= Beginning of Section =
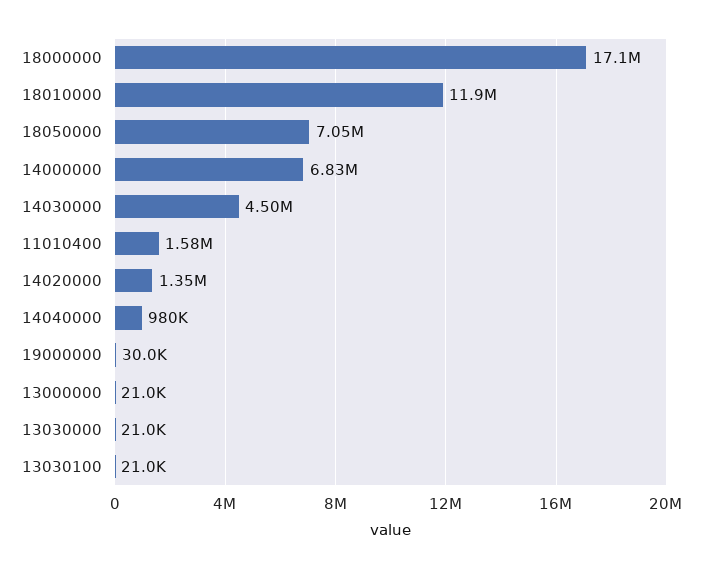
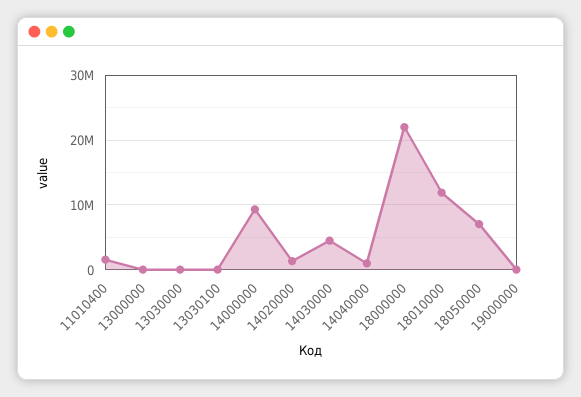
  {
-   "18000000": 17100000,
+   "18000000": 22000000,
    "18010000": 11900000,
    "18050000": 7050000,
-   "14000000": 6830000,
+   "14000000": 9000000,
    "14030000": 4500000,
    "11010400": 1580000,
    "14020000": 1350000,
    "14040000": 980000,
    "19000000": 30000,
    "13000000": 21000,
    "13030000": 21000,
    "13030100": 21000
  }

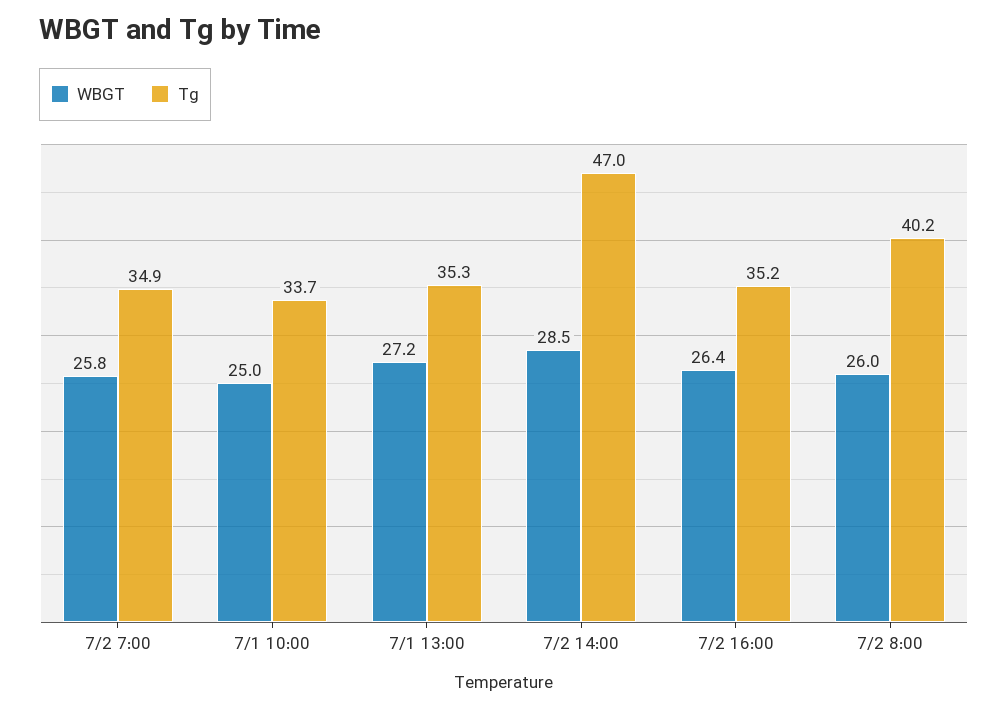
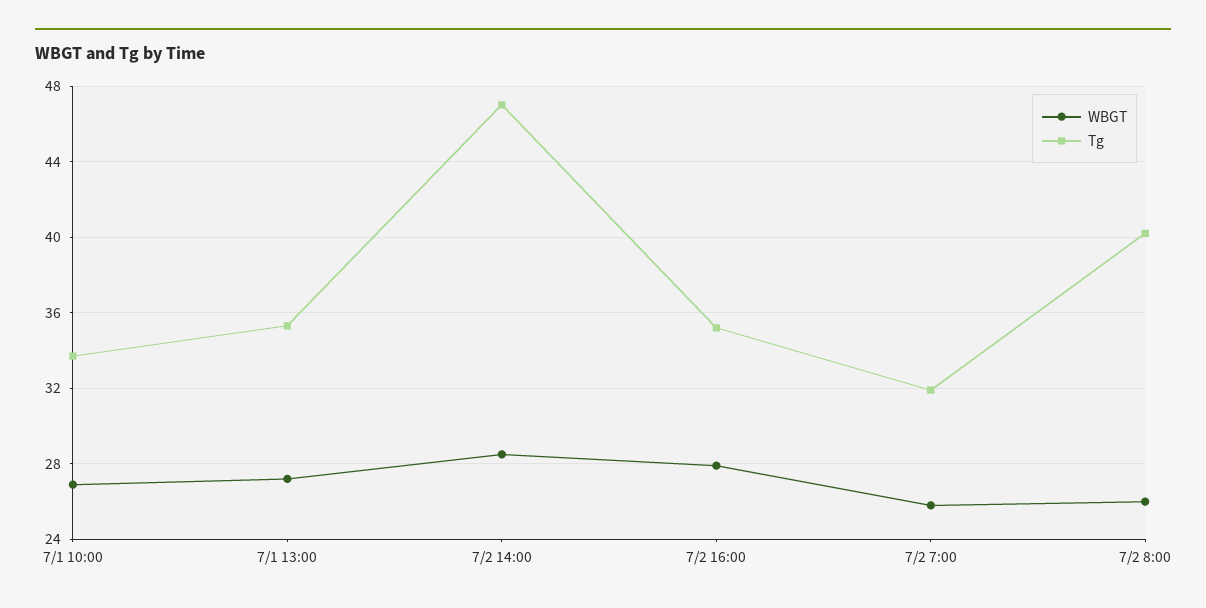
  {
    "WBGT": {
      "7/2 7:00": 25.8,
-     "7/1 10:00": 25,
+     "7/1 10:00": 27,
      "7/1 13:00": 27.2,
      "7/2 14:00": 28.5,
-     "7/2 16:00": 26.4,
+     "7/2 16:00": 28,
      "7/2 8:00": 26
    },
    "Tg": {
-     "7/2 7:00": 34.9,
+     "7/2 7:00": 32,
      "7/1 10:00": 33.7,
      "7/1 13:00": 35.3,
      "7/2 14:00": 47,
      "7/2 16:00": 35.2,
      "7/2 8:00": 40.2
    }
  }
= End of Section =
• Directions:
Skipping the images, write out the whole listing exactly.

• Response for this exercise:
  {
-   "18000000": 17100000,
+   "18000000": 22000000,
    "18010000": 11900000,
    "18050000": 7050000,
-   "14000000": 6830000,
+   "14000000": 9000000,
    "14030000": 4500000,
    "11010400": 1580000,
    "14020000": 1350000,
    "14040000": 980000,
    "19000000": 30000,
    "13000000": 21000,
    "13030000": 21000,
    "13030100": 21000
  }

  {
    "WBGT": {
      "7/2 7:00": 25.8,
-     "7/1 10:00": 25,
+     "7/1 10:00": 27,
      "7/1 13:00": 27.2,
      "7/2 14:00": 28.5,
-     "7/2 16:00": 26.4,
+     "7/2 16:00": 28,
      "7/2 8:00": 26
    },
    "Tg": {
-     "7/2 7:00": 34.9,
+     "7/2 7:00": 32,
      "7/1 10:00": 33.7,
      "7/1 13:00": 35.3,
      "7/2 14:00": 47,
      "7/2 16:00": 35.2,
      "7/2 8:00": 40.2
    }
  }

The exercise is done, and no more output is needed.